-- Problem requirements --
Every record below needs to be set down exactly. Pictures do not belong in the copy.

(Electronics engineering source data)
++++++++++

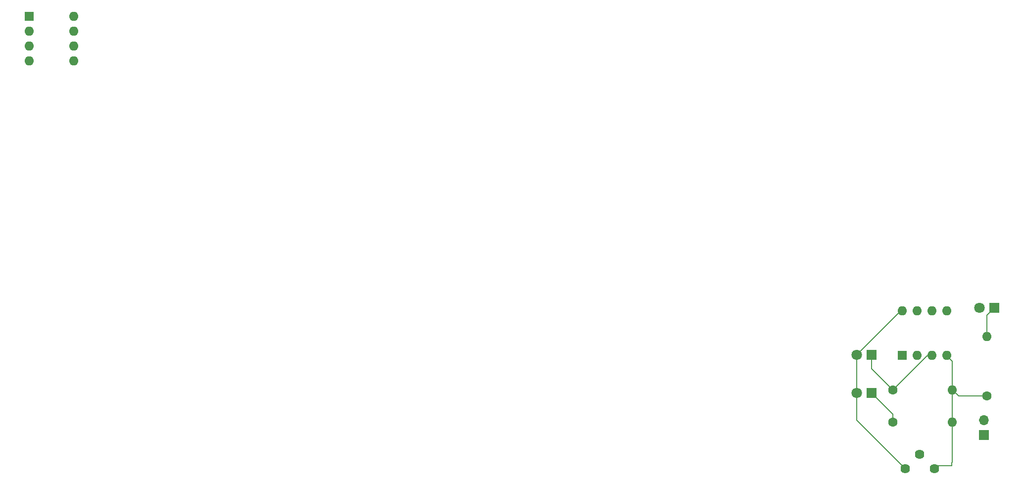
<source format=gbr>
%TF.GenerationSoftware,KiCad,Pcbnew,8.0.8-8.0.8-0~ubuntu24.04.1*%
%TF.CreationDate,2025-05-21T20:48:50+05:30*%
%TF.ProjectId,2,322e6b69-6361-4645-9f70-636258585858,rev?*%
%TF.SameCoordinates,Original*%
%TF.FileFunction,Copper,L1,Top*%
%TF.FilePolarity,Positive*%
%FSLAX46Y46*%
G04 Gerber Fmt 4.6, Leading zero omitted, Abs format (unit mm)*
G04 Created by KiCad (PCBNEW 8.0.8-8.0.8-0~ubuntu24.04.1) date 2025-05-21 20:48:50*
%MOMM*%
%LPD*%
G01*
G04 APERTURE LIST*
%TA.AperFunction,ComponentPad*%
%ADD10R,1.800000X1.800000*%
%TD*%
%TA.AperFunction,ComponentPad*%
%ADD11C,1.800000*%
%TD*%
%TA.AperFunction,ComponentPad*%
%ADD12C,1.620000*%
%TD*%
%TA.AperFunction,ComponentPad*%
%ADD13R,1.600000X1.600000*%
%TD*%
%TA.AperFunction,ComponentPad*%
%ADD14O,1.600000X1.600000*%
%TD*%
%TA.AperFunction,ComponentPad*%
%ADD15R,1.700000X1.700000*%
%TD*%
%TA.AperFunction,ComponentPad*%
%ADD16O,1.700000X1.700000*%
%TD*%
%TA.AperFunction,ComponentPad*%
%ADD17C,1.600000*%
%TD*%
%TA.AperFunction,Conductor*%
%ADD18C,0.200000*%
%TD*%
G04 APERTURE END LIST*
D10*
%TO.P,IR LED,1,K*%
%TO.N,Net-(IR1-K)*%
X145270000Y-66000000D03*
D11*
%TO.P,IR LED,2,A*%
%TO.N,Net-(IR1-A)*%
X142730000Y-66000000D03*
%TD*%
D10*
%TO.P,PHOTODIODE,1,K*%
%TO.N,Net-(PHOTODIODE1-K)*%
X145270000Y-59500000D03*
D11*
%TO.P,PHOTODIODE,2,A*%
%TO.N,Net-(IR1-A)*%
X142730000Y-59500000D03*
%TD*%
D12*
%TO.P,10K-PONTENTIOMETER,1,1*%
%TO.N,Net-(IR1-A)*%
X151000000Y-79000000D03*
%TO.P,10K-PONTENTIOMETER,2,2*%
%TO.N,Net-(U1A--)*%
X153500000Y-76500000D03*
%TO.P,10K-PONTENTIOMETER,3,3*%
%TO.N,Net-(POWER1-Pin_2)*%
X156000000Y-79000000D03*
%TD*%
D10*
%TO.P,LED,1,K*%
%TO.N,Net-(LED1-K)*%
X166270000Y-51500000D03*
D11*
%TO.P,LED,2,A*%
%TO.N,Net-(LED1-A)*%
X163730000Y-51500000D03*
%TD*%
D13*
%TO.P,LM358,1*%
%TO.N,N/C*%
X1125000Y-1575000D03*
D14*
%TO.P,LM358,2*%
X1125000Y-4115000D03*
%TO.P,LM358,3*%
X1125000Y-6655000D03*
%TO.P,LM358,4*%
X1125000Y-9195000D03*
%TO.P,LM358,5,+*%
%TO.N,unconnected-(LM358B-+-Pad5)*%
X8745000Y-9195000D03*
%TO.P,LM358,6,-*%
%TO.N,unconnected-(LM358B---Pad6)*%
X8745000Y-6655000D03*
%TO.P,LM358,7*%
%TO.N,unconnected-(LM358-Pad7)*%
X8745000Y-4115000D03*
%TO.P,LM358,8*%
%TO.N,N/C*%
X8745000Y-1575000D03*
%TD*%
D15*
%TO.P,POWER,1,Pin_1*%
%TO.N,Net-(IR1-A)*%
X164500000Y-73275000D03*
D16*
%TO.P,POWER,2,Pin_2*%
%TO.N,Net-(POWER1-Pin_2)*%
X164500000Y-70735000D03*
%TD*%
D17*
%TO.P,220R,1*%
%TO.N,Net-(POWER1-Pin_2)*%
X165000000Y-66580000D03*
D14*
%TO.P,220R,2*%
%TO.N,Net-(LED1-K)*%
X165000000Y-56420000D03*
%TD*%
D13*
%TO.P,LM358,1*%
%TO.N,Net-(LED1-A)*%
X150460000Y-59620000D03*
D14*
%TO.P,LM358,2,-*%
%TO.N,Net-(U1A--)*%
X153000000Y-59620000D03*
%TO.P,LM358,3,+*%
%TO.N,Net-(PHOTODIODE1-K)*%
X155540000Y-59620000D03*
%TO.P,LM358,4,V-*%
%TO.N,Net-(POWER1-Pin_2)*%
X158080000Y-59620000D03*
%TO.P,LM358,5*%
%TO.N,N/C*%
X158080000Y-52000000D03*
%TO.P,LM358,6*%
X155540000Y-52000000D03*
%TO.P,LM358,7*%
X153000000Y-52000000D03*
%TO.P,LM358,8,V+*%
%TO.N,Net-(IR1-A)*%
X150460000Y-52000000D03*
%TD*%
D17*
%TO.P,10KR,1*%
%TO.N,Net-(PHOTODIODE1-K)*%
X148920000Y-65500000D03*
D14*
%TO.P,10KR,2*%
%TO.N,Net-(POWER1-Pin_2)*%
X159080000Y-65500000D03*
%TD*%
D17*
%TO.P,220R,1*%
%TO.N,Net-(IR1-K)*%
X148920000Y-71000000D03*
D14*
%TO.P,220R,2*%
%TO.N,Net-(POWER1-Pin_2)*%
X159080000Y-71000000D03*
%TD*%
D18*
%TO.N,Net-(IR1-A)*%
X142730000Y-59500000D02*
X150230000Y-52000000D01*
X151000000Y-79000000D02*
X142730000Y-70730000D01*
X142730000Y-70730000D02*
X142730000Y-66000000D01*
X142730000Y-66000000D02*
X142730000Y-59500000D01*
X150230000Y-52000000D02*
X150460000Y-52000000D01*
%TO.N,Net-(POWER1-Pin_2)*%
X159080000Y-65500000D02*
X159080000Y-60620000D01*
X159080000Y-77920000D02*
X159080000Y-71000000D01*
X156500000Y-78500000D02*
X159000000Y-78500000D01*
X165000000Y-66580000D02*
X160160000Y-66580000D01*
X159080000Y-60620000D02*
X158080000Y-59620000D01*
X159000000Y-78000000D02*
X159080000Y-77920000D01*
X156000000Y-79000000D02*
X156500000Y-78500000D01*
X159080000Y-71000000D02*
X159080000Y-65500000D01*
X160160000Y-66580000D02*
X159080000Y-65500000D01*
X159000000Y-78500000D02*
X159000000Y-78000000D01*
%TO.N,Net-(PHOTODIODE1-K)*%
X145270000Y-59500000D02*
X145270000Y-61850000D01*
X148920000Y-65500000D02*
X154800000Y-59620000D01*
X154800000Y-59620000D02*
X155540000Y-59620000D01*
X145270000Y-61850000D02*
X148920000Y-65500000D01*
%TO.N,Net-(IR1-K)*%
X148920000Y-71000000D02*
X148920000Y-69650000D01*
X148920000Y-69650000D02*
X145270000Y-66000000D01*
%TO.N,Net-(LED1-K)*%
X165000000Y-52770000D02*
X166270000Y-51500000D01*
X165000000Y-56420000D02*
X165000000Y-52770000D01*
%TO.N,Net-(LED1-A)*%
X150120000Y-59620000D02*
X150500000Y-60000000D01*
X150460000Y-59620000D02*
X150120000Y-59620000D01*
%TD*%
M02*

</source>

++++++++++

-- Exercise answer --
<source format=gbr>
%TF.GenerationSoftware,KiCad,Pcbnew,8.0.8-8.0.8-0~ubuntu24.04.1*%
%TF.CreationDate,2025-05-21T20:48:50+05:30*%
%TF.ProjectId,2,322e6b69-6361-4645-9f70-636258585858,rev?*%
%TF.SameCoordinates,Original*%
%TF.FileFunction,Copper,L1,Top*%
%TF.FilePolarity,Positive*%
%FSLAX46Y46*%
G04 Gerber Fmt 4.6, Leading zero omitted, Abs format (unit mm)*
G04 Created by KiCad (PCBNEW 8.0.8-8.0.8-0~ubuntu24.04.1) date 2025-05-21 20:48:50*
%MOMM*%
%LPD*%
G01*
G04 APERTURE LIST*
%TA.AperFunction,ComponentPad*%
%ADD10R,1.800000X1.800000*%
%TD*%
%TA.AperFunction,ComponentPad*%
%ADD11C,1.800000*%
%TD*%
%TA.AperFunction,ComponentPad*%
%ADD12C,1.620000*%
%TD*%
%TA.AperFunction,ComponentPad*%
%ADD13R,1.600000X1.600000*%
%TD*%
%TA.AperFunction,ComponentPad*%
%ADD14O,1.600000X1.600000*%
%TD*%
%TA.AperFunction,ComponentPad*%
%ADD15R,1.700000X1.700000*%
%TD*%
%TA.AperFunction,ComponentPad*%
%ADD16O,1.700000X1.700000*%
%TD*%
%TA.AperFunction,ComponentPad*%
%ADD17C,1.600000*%
%TD*%
%TA.AperFunction,Conductor*%
%ADD18C,0.200000*%
%TD*%
G04 APERTURE END LIST*
D10*
%TO.P,IR LED,1,K*%
%TO.N,Net-(IR1-K)*%
X145270000Y-66000000D03*
D11*
%TO.P,IR LED,2,A*%
%TO.N,Net-(IR1-A)*%
X142730000Y-66000000D03*
%TD*%
D10*
%TO.P,PHOTODIODE,1,K*%
%TO.N,Net-(PHOTODIODE1-K)*%
X145270000Y-59500000D03*
D11*
%TO.P,PHOTODIODE,2,A*%
%TO.N,Net-(IR1-A)*%
X142730000Y-59500000D03*
%TD*%
D12*
%TO.P,10K-PONTENTIOMETER,1,1*%
%TO.N,Net-(IR1-A)*%
X151000000Y-79000000D03*
%TO.P,10K-PONTENTIOMETER,2,2*%
%TO.N,Net-(U1A--)*%
X153500000Y-76500000D03*
%TO.P,10K-PONTENTIOMETER,3,3*%
%TO.N,Net-(POWER1-Pin_2)*%
X156000000Y-79000000D03*
%TD*%
D10*
%TO.P,LED,1,K*%
%TO.N,Net-(LED1-K)*%
X166270000Y-51500000D03*
D11*
%TO.P,LED,2,A*%
%TO.N,Net-(LED1-A)*%
X163730000Y-51500000D03*
%TD*%
D13*
%TO.P,LM358,1*%
%TO.N,N/C*%
X1125000Y-1575000D03*
D14*
%TO.P,LM358,2*%
X1125000Y-4115000D03*
%TO.P,LM358,3*%
X1125000Y-6655000D03*
%TO.P,LM358,4*%
X1125000Y-9195000D03*
%TO.P,LM358,5,+*%
%TO.N,unconnected-(LM358B-+-Pad5)*%
X8745000Y-9195000D03*
%TO.P,LM358,6,-*%
%TO.N,unconnected-(LM358B---Pad6)*%
X8745000Y-6655000D03*
%TO.P,LM358,7*%
%TO.N,unconnected-(LM358-Pad7)*%
X8745000Y-4115000D03*
%TO.P,LM358,8*%
%TO.N,N/C*%
X8745000Y-1575000D03*
%TD*%
D15*
%TO.P,POWER,1,Pin_1*%
%TO.N,Net-(IR1-A)*%
X164500000Y-73275000D03*
D16*
%TO.P,POWER,2,Pin_2*%
%TO.N,Net-(POWER1-Pin_2)*%
X164500000Y-70735000D03*
%TD*%
D17*
%TO.P,220R,1*%
%TO.N,Net-(POWER1-Pin_2)*%
X165000000Y-66580000D03*
D14*
%TO.P,220R,2*%
%TO.N,Net-(LED1-K)*%
X165000000Y-56420000D03*
%TD*%
D13*
%TO.P,LM358,1*%
%TO.N,Net-(LED1-A)*%
X150460000Y-59620000D03*
D14*
%TO.P,LM358,2,-*%
%TO.N,Net-(U1A--)*%
X153000000Y-59620000D03*
%TO.P,LM358,3,+*%
%TO.N,Net-(PHOTODIODE1-K)*%
X155540000Y-59620000D03*
%TO.P,LM358,4,V-*%
%TO.N,Net-(POWER1-Pin_2)*%
X158080000Y-59620000D03*
%TO.P,LM358,5*%
%TO.N,N/C*%
X158080000Y-52000000D03*
%TO.P,LM358,6*%
X155540000Y-52000000D03*
%TO.P,LM358,7*%
X153000000Y-52000000D03*
%TO.P,LM358,8,V+*%
%TO.N,Net-(IR1-A)*%
X150460000Y-52000000D03*
%TD*%
D17*
%TO.P,10KR,1*%
%TO.N,Net-(PHOTODIODE1-K)*%
X148920000Y-65500000D03*
D14*
%TO.P,10KR,2*%
%TO.N,Net-(POWER1-Pin_2)*%
X159080000Y-65500000D03*
%TD*%
D17*
%TO.P,220R,1*%
%TO.N,Net-(IR1-K)*%
X148920000Y-71000000D03*
D14*
%TO.P,220R,2*%
%TO.N,Net-(POWER1-Pin_2)*%
X159080000Y-71000000D03*
%TD*%
D18*
%TO.N,Net-(IR1-A)*%
X142730000Y-59500000D02*
X150230000Y-52000000D01*
X151000000Y-79000000D02*
X142730000Y-70730000D01*
X142730000Y-70730000D02*
X142730000Y-66000000D01*
X142730000Y-66000000D02*
X142730000Y-59500000D01*
X150230000Y-52000000D02*
X150460000Y-52000000D01*
%TO.N,Net-(POWER1-Pin_2)*%
X159080000Y-65500000D02*
X159080000Y-60620000D01*
X159080000Y-77920000D02*
X159080000Y-71000000D01*
X156500000Y-78500000D02*
X159000000Y-78500000D01*
X165000000Y-66580000D02*
X160160000Y-66580000D01*
X159080000Y-60620000D02*
X158080000Y-59620000D01*
X159000000Y-78000000D02*
X159080000Y-77920000D01*
X156000000Y-79000000D02*
X156500000Y-78500000D01*
X159080000Y-71000000D02*
X159080000Y-65500000D01*
X160160000Y-66580000D02*
X159080000Y-65500000D01*
X159000000Y-78500000D02*
X159000000Y-78000000D01*
%TO.N,Net-(PHOTODIODE1-K)*%
X145270000Y-59500000D02*
X145270000Y-61850000D01*
X148920000Y-65500000D02*
X154800000Y-59620000D01*
X154800000Y-59620000D02*
X155540000Y-59620000D01*
X145270000Y-61850000D02*
X148920000Y-65500000D01*
%TO.N,Net-(IR1-K)*%
X148920000Y-71000000D02*
X148920000Y-69650000D01*
X148920000Y-69650000D02*
X145270000Y-66000000D01*
%TO.N,Net-(LED1-K)*%
X165000000Y-52770000D02*
X166270000Y-51500000D01*
X165000000Y-56420000D02*
X165000000Y-52770000D01*
%TO.N,Net-(LED1-A)*%
X150120000Y-59620000D02*
X150500000Y-60000000D01*
X150460000Y-59620000D02*
X150120000Y-59620000D01*
%TD*%
M02*

</source>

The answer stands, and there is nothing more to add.